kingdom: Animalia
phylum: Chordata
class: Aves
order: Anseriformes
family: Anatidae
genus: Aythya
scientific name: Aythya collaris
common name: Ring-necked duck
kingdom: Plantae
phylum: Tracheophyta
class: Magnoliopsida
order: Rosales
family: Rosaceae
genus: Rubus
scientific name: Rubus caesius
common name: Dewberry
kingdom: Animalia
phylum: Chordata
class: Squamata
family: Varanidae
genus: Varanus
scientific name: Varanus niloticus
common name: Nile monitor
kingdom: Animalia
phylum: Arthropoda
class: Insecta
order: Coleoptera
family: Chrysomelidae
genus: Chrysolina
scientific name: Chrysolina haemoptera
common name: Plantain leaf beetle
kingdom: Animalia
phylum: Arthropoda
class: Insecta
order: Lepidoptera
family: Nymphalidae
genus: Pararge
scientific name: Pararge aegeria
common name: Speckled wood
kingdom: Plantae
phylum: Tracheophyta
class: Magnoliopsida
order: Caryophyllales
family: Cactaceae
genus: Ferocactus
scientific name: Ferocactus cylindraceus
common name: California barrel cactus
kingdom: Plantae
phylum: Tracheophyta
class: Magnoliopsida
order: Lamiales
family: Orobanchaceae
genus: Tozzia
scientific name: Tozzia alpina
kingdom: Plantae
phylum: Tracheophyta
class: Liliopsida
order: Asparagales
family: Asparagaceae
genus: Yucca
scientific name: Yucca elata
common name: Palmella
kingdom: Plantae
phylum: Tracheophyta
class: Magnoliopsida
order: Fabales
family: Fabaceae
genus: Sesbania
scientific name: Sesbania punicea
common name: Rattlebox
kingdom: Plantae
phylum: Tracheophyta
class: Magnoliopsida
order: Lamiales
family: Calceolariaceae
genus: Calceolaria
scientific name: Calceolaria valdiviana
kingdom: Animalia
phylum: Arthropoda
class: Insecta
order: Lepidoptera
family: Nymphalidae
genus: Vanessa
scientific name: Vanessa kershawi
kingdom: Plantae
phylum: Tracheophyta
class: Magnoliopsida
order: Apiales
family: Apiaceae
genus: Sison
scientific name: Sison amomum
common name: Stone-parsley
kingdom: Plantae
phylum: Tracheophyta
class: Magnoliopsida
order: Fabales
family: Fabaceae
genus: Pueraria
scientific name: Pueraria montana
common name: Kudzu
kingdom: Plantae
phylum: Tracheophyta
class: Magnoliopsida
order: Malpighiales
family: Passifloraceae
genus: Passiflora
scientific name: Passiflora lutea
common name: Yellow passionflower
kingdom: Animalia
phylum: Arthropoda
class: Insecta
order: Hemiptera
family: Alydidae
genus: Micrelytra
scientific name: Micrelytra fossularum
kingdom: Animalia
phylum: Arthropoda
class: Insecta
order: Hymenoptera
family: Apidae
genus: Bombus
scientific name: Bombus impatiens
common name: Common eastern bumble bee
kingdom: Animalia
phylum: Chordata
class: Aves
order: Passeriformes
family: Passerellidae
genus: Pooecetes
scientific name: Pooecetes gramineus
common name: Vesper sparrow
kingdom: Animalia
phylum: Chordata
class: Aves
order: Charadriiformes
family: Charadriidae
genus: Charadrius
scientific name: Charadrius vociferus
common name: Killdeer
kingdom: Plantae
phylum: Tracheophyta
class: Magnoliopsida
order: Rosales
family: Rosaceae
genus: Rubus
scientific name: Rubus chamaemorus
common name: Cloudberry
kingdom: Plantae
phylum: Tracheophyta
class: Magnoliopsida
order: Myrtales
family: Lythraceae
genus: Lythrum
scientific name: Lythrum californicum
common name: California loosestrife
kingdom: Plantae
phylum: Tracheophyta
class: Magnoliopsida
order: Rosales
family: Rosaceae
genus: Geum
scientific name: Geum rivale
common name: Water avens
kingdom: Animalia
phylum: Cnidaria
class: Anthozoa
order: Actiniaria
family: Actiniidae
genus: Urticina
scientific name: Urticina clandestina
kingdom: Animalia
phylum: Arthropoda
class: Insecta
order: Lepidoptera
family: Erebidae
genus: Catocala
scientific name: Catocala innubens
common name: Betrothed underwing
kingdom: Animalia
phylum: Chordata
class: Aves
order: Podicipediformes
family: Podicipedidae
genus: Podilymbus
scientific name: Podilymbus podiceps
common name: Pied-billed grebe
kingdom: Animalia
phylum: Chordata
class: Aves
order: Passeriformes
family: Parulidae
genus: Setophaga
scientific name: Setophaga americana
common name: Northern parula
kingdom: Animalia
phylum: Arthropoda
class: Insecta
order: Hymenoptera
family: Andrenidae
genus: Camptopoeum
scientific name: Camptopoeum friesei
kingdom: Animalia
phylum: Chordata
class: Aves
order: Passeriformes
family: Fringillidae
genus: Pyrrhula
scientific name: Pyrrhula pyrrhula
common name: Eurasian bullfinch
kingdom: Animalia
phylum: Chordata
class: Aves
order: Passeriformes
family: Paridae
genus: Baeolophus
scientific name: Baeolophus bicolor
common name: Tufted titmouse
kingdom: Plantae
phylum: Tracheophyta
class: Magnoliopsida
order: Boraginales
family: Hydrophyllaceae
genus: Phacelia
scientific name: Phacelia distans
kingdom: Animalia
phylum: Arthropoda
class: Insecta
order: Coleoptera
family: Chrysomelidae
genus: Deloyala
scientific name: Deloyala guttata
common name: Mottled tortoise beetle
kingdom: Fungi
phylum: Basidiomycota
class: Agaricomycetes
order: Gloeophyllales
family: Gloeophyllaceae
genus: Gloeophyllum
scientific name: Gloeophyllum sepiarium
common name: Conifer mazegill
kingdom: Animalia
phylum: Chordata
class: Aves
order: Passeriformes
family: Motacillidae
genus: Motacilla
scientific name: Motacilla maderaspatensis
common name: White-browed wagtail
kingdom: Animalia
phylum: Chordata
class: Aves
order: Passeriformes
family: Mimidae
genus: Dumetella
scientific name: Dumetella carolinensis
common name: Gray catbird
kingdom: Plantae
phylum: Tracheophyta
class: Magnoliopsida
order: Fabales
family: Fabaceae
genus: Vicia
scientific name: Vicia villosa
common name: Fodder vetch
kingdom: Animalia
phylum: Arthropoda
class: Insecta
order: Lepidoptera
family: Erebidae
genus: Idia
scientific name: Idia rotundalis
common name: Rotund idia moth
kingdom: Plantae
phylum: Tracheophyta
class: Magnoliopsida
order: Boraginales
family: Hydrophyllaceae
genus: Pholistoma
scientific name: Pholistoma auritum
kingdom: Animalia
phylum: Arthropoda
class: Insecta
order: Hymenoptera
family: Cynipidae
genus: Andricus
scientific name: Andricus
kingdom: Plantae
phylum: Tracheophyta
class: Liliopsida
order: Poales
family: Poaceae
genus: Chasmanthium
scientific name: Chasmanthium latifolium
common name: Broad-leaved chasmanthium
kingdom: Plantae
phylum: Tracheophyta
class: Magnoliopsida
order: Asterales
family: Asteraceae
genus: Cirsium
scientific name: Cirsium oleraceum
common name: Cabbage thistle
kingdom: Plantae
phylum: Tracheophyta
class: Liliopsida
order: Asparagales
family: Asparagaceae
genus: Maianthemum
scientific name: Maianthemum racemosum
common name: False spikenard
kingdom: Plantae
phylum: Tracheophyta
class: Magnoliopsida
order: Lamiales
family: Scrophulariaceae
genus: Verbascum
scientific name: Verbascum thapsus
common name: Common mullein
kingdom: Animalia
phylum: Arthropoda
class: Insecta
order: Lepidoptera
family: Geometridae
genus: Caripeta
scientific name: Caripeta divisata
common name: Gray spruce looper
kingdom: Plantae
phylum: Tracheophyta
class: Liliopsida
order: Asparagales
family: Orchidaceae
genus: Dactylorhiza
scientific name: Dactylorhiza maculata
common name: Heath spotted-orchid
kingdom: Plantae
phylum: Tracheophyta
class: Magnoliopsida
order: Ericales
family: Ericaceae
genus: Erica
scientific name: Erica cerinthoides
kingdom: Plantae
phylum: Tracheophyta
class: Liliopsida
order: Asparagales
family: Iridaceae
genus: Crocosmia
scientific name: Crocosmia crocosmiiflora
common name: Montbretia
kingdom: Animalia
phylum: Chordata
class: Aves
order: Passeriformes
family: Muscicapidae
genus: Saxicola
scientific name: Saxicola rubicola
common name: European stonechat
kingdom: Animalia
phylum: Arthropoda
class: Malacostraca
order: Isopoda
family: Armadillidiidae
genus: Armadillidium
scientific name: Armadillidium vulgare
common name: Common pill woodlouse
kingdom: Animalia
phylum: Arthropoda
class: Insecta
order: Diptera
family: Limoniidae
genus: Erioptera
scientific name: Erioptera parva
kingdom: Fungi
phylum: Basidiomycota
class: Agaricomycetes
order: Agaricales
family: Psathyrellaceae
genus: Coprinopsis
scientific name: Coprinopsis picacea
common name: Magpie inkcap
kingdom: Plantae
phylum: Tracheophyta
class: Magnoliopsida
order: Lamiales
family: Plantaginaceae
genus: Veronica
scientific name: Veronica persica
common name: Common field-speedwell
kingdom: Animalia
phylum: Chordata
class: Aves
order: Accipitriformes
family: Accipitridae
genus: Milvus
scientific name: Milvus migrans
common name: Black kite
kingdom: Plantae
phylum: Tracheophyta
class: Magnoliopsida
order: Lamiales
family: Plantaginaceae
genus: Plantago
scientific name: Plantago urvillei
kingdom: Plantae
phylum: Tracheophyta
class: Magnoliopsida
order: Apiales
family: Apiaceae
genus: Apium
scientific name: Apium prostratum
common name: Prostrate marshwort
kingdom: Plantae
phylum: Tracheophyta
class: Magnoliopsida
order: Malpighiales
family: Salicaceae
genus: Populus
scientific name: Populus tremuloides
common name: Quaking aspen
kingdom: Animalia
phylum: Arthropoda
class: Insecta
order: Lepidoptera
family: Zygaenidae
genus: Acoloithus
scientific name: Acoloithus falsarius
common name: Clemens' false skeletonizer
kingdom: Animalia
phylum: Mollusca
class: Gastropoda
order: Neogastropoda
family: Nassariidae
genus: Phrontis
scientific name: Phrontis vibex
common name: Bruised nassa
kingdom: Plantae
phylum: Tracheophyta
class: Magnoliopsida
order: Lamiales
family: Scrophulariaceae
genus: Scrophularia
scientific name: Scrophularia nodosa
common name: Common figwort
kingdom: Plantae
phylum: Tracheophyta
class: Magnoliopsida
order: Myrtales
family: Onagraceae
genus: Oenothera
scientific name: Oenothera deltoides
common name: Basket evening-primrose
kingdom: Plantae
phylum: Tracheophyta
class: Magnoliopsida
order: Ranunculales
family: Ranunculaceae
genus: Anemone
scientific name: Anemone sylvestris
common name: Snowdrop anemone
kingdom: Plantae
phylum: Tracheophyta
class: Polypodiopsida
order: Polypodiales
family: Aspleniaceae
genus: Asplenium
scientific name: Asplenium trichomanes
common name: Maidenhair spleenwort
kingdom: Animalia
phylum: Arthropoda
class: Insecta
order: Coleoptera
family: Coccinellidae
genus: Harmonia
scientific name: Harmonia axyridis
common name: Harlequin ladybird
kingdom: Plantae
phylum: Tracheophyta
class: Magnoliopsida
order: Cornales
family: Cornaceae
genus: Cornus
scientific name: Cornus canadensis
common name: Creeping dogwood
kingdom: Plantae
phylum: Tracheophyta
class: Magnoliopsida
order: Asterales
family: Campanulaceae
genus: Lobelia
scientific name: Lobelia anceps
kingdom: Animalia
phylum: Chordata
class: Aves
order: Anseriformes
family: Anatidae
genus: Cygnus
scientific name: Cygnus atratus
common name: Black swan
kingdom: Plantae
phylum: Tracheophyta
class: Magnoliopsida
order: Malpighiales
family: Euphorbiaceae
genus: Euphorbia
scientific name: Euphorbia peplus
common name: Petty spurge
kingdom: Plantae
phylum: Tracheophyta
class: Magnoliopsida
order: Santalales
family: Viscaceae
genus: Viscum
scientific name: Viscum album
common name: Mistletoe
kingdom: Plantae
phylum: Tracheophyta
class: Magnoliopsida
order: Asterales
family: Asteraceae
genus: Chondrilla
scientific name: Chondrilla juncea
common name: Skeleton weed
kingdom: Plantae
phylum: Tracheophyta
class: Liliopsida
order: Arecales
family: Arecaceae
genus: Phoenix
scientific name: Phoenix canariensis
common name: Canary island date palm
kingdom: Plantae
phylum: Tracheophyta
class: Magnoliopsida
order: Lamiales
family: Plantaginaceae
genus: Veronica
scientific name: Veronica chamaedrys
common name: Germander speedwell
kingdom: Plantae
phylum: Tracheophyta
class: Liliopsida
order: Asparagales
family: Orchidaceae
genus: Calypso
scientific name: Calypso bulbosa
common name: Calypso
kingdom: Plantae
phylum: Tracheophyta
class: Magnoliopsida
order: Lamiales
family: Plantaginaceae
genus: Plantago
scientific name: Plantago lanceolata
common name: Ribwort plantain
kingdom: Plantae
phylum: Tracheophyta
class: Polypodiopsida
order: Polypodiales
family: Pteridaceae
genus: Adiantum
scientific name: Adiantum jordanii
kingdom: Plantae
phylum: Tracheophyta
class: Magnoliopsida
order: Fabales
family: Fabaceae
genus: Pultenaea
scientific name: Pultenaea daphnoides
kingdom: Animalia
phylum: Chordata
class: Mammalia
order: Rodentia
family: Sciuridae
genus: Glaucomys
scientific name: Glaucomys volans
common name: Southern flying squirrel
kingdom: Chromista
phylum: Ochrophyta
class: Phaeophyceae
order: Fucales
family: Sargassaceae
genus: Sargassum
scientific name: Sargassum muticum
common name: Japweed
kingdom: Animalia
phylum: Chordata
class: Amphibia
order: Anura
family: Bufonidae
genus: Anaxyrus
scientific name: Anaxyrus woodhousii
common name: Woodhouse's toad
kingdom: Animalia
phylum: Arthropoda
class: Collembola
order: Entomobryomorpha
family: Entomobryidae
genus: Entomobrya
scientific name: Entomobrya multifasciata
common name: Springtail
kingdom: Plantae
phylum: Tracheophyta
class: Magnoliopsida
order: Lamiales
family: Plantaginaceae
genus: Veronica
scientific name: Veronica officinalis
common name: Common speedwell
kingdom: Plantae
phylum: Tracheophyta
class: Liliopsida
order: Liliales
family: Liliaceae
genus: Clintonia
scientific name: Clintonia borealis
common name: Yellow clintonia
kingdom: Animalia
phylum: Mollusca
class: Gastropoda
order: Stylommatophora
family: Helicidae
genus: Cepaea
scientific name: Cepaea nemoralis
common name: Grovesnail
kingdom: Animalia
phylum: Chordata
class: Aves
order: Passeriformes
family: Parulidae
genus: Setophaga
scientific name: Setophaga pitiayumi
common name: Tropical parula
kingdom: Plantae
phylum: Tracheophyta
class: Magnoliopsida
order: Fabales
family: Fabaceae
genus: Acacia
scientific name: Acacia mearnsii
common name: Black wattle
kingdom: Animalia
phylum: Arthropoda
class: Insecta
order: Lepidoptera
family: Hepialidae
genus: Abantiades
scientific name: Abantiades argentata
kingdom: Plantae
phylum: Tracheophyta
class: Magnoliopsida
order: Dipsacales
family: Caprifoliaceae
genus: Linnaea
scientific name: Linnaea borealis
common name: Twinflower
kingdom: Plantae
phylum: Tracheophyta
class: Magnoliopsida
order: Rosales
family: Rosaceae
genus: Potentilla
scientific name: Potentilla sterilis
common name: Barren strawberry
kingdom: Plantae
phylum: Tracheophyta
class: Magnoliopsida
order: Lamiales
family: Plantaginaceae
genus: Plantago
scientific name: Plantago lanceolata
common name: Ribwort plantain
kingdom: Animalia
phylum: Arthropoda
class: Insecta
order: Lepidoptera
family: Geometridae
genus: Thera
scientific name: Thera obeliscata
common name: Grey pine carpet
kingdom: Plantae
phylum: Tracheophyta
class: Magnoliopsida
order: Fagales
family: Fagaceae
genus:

=======

Please copy out only the entries from the line with "genus: Pyrrhula" to the line with "scientific name: Chasmanthium latifolium", both included, switching every "phylum" to "division" and leaving everything else unchanged.

genus: Pyrrhula
scientific name: Pyrrhula pyrrhula
common name: Eurasian bullfinch
kingdom: Animalia
division: Chordata
class: Aves
order: Passeriformes
family: Paridae
genus: Baeolophus
scientific name: Baeolophus bicolor
common name: Tufted titmouse
kingdom: Plantae
division: Tracheophyta
class: Magnoliopsida
order: Boraginales
family: Hydrophyllaceae
genus: Phacelia
scientific name: Phacelia distans
kingdom: Animalia
division: Arthropoda
class: Insecta
order: Coleoptera
family: Chrysomelidae
genus: Deloyala
scientific name: Deloyala guttata
common name: Mottled tortoise beetle
kingdom: Fungi
division: Basidiomycota
class: Agaricomycetes
order: Gloeophyllales
family: Gloeophyllaceae
genus: Gloeophyllum
scientific name: Gloeophyllum sepiarium
common name: Conifer mazegill
kingdom: Animalia
division: Chordata
class: Aves
order: Passeriformes
family: Motacillidae
genus: Motacilla
scientific name: Motacilla maderaspatensis
common name: White-browed wagtail
kingdom: Animalia
division: Chordata
class: Aves
order: Passeriformes
family: Mimidae
genus: Dumetella
scientific name: Dumetella carolinensis
common name: Gray catbird
kingdom: Plantae
division: Tracheophyta
class: Magnoliopsida
order: Fabales
family: Fabaceae
genus: Vicia
scientific name: Vicia villosa
common name: Fodder vetch
kingdom: Animalia
division: Arthropoda
class: Insecta
order: Lepidoptera
family: Erebidae
genus: Idia
scientific name: Idia rotundalis
common name: Rotund idia moth
kingdom: Plantae
division: Tracheophyta
class: Magnoliopsida
order: Boraginales
family: Hydrophyllaceae
genus: Pholistoma
scientific name: Pholistoma auritum
kingdom: Animalia
division: Arthropoda
class: Insecta
order: Hymenoptera
family: Cynipidae
genus: Andricus
scientific name: Andricus
kingdom: Plantae
division: Tracheophyta
class: Liliopsida
order: Poales
family: Poaceae
genus: Chasmanthium
scientific name: Chasmanthium latifolium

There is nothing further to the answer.